I didn’t want the college experience. I wanted you. I would’ve fought all of the miles and years for you. The long days and nights would have been no match for me. You underestimated my strength, and I resented you for it.
And I thought you were taking the easy way out. This was the perfect excuse to get rid of me. Me—the girl who felt too much and dove head first into “us.” Thank GOD she’s going to college, right? You were the one that decided. You let me go.
I hung on. And hung on. And hung on and my arms tore and bled until they reached bone. The tendons ripping and curling apart like broken guitar strings. I couldn’t let go. But I “moved on.” Whatever the fuck that means. There really isn’t “moving on” when it comes to my soul and you.
But time still passed. I graduated. You were still on your own. Had you waited for me? Had you actually, truly, genuinely loved me the whole time? Why didn’t you say anything? Say anything at all.
The goddamn time passed. I got married.
This question of requited love would consume me for years. The confusion running through my veins. The heaviness in my head made my ears ring. I would let it drown me; take me over
So black, that I went looking for you. It had been years and I still couldn’t be without you. I was married and I could not bear it. I went full-on “oh, that crazy bitch.” And I knew it was crazy. Cause what would’ve happened if I did find you? We would run away together into a nonexistent sunset? If only life worked that way. If only no one else would get pummeled by my reckless.
I looked for you at work. I told my friends that I had heard about this great place with a DJ and a bar. So they came with me. They didn’t know my intentions were insane. I searched for you every hour until I realized that I wasn’t going to find you. Or see you ever again. I was right about that.
So I drank. The gin burned beautifully warm all the way down. I drank until I felt like I had been set on fire. Until my insides cried out. But was I burning from the liquor? Or from the shards of heart that broke and sank into the pits of me and shredded my intestines to pieces? I’ll never know.
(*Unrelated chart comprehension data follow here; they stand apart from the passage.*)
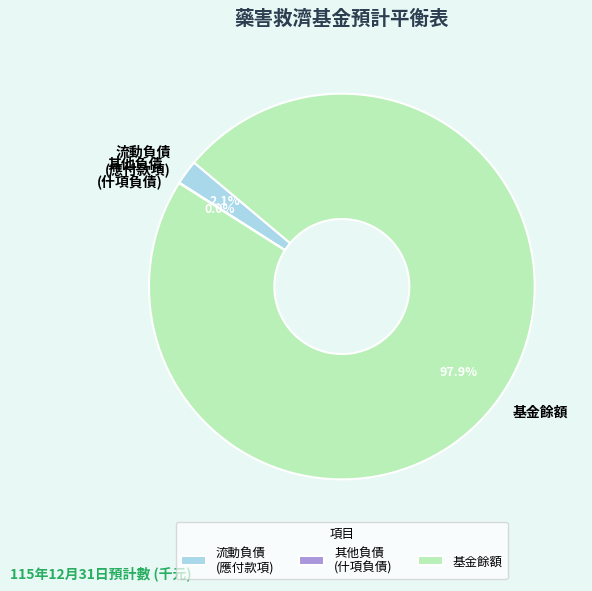

Combined, do 流動負債 (應付款項) and 基金餘額 account for over 50%?

Yes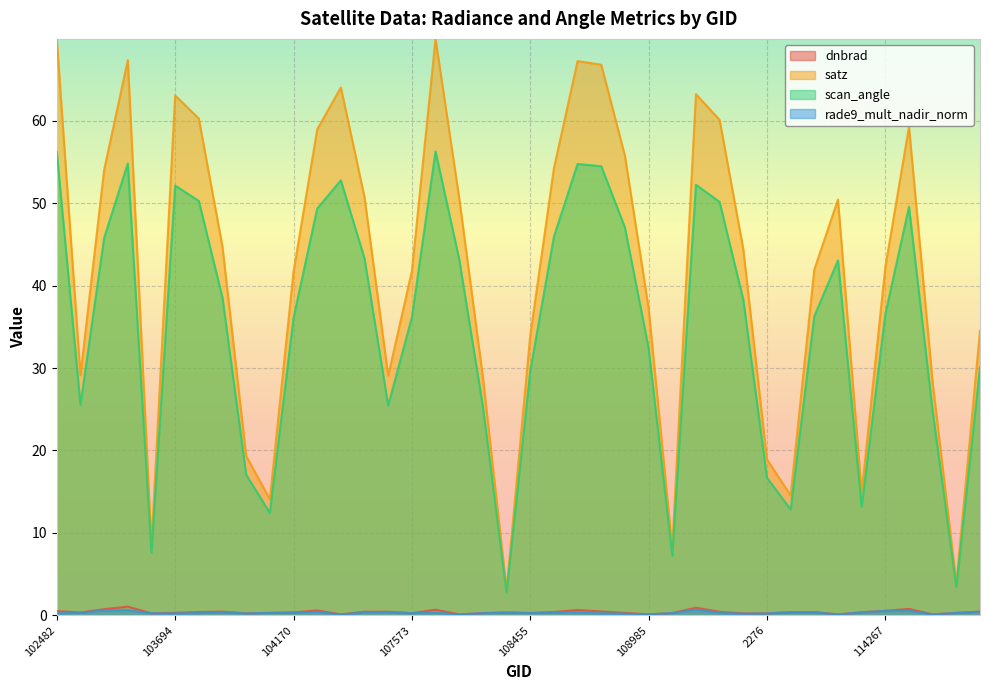

True or false: rade9_mult_nadir_norm and satz intersect in this chart.

False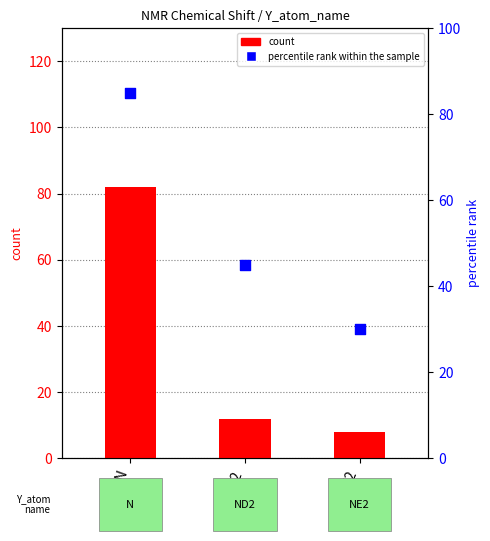

What are all the series names shown in the legend?

count, percentile rank within the sample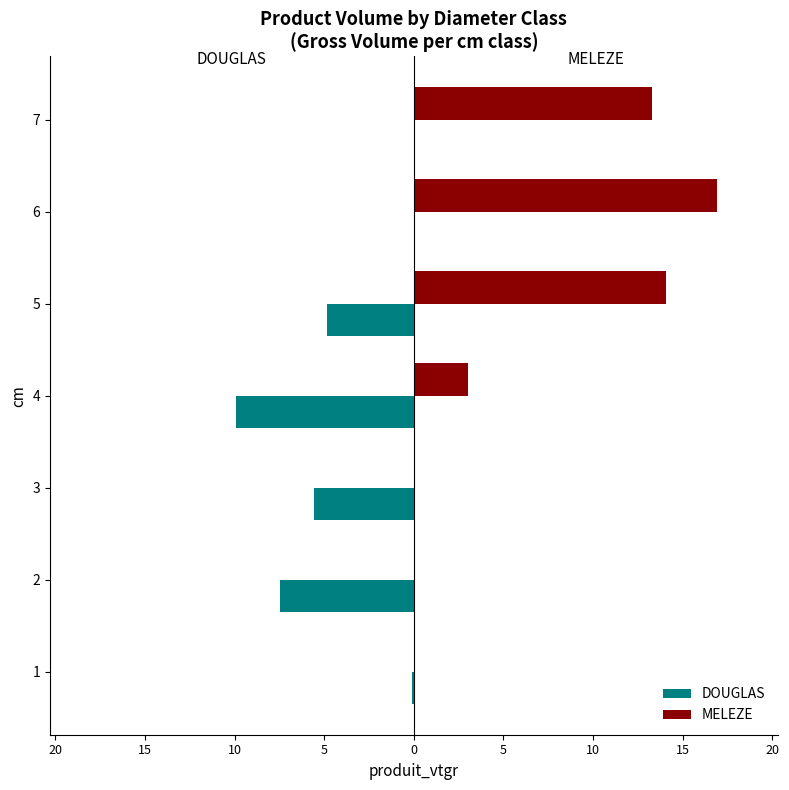

What are all the series names shown in the legend?

DOUGLAS, MELEZE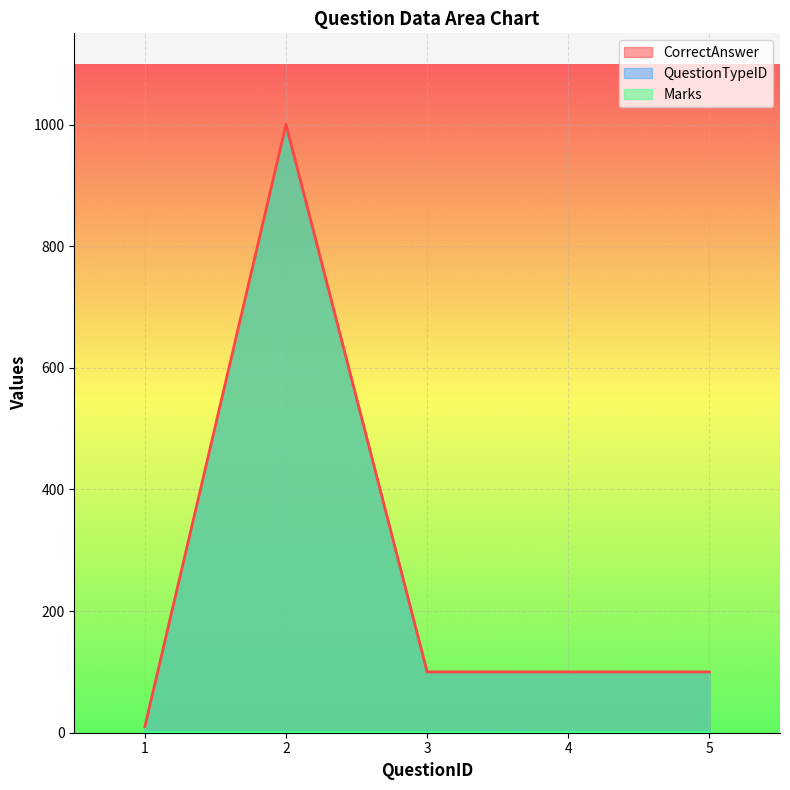

How many data points does each series have?

5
The smoke still fills my chest now, as I write this. It billows through my limbs, down my fingers. I can smell it on my leadgrey fingertips.
I had to leave. I had to get out of there. My feet were sticking to the tequila glossed floor. Everything was spinning. I couldn’t breathe. I screamed to force air back into my lungs. My best friend caught me in the parking lot before I hit my knees.
I had lost all control at the thought of having to look for you forever. To wander every street for you, even when I know it’s impossible for you to be there. To have to think of you in every song I would hear. To wonder if that old wives’ tale, “When you dream of someone, it means they are thinking of you,” was actually true.
Maybe I’m just praying that it is true. You still invade my dreams nightly.
Lord Huron told me I am haunted by your ghost, and it fucks me up every time he throws it in my face. If pain could be a song, it would be that one. My fingers touch my thumb to the beat.
Pinky-ring-middle-index Pinky-ring-middle-index
Over and over until the tears run down to my neck. My shirts have become too salt-filled. Discolored in the shape of droplets. I try to skip it before I can hear that first lethally harmonized chord.
Time passed…
And still. I can see the bluest eyes staring back at me. I can feel your hands on my neck. What new tattoos could I trace now?
I kept the business card that you wrote your number on. I kept that last voicemail in my phone. I still love you every day.
I can hear and feel your thoughts through the page. I know. Once a cheater, then, I guess. I never was a good person.
I have no defense. Guilty as charged. But there’s a certain hurt
that comes with never knowing what could’ve been if it was ever given a chance. When it was ripped from your trembling hands. Knuckles stained white. The day we ended was my bitter ending. That “me” died that day.
But time passed. Will continue to pass. We’ll always get older. The years will eventually run out. But the embers that came from my fire for you will stay lit forever, even if the flames eventually dissipate.
The dim orange will brighten a final time when I can let you go, at last, with my dying breath.